ピアノと天気の関係って?

 ピアノ楽器は、実はとても繊細なのです。雨が降った日や、熱く蒸し蒸した日に、 ‵あれ?今日は少し弾きにくく感じるかも’ と思うことはありませんか?

 これには様々な原因がありますが、一般的には「湿気や乾燥」によるものであることが多いのです。

 特にピアノはヴァイオリンやギターなどのように演奏をするたびに調律を行うことができないので、部屋の空調管理には、注意が必要です。

◇湿気と乾燥

 ピアノは湿気にも乾燥にも敏感で繊細な楽器です。調律師さんによると、目安として湿度:40~60%を保つことがピアノの環境としてベストであると言われています。

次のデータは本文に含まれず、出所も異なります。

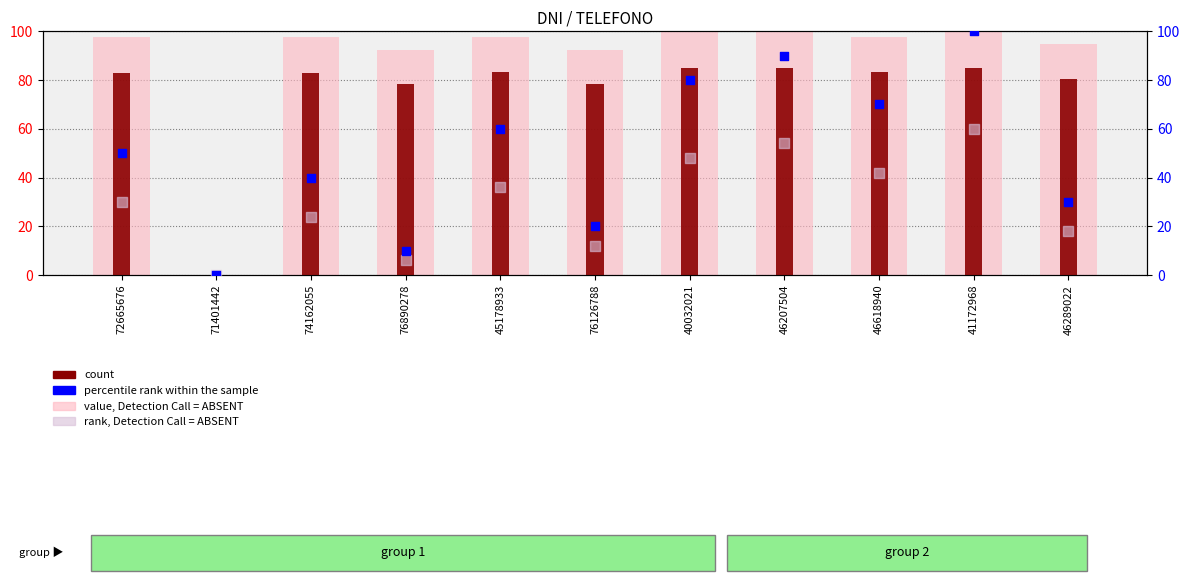

Which series has the largest total across all categories?

value, Detection Call = ABSENT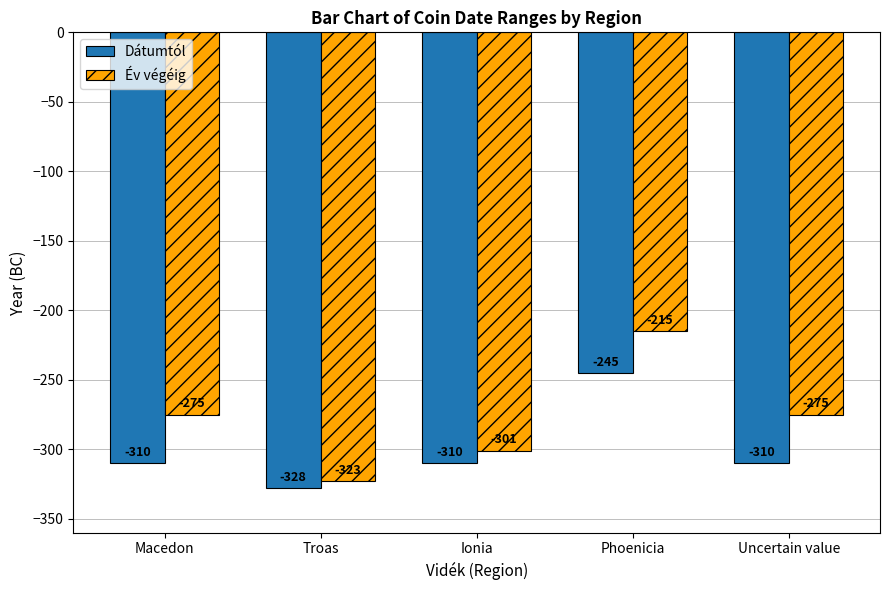

What is the smallest value displayed?

-328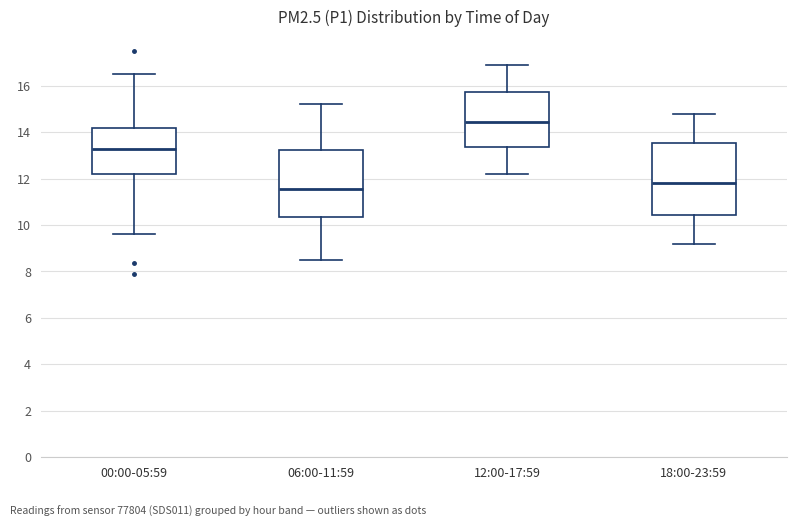

Comparing the boxes themselves (not the whiskers), which one is the tallest?

18:00-23:59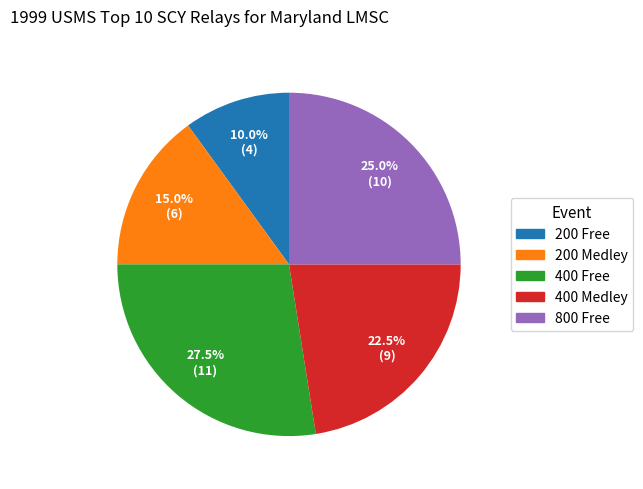

Which slice is the smallest?

200 Free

 特に以下の環境でピアノを扱うと、調律がすぐに狂ってしまうほかに、ピアノの響板などで使われているフェルトや木材が変動してしまうこともあります。

 

☆冷暖房の風がピアノに直接あたってしまう所

☆直射日光がピアノに当たり続けてしまう所

☆防音室等で風の循環が全くなく、常に密室である所 etc....

 

できる限りこのような状況を避け、ピアノに負担をかけないよう心がけましょう!

 

1.湿気

 

 湿気の多い梅雨の時期などは、乾燥材を使用し、じめじめした環境を緩和します。また、エアコンの除湿機能、除湿器などの使用も効果があります。

 そして、カラッと晴れた日には、換気をし、空気の循環をすることで、湿気の環境を防ぐことが可能です。時には、ピアノの屋根や鍵盤の蓋も開けて、密閉空間を開放しましょう。

 

※「乾燥材」は効果をなくし、湿ってしまったものをピアノに入れ続けると、逆に湿気の環境を作り出してしまうので常にチェックが必要です。

 

2.乾燥

 

 乾燥しがちな冬などにも注意が必要です。冬は、寒いためについつい換気を行うのをためらいがちです。しかし、エアコンや電気ストーブの使用により、温度変化が激しくなるため、ピアノにとっては大敵な環境となってしまうのです。

 

 また、結露ができてしまう状況が続くと、ピアノがさびてしまうこともあります。冬でもできる限りの換気を心掛け、乾燥状態が継続する場合は、加湿器を使用します。加湿器は、過度な使用は避け、徐々に加湿してください。

 ピアノは意外にも天気に左右されてしまう楽器なのですね…。まるで生き物のようです。

 ピアノとずっと仲良く付き合っていくためにも、気づいた時にピアノをいたわってあげましょうね。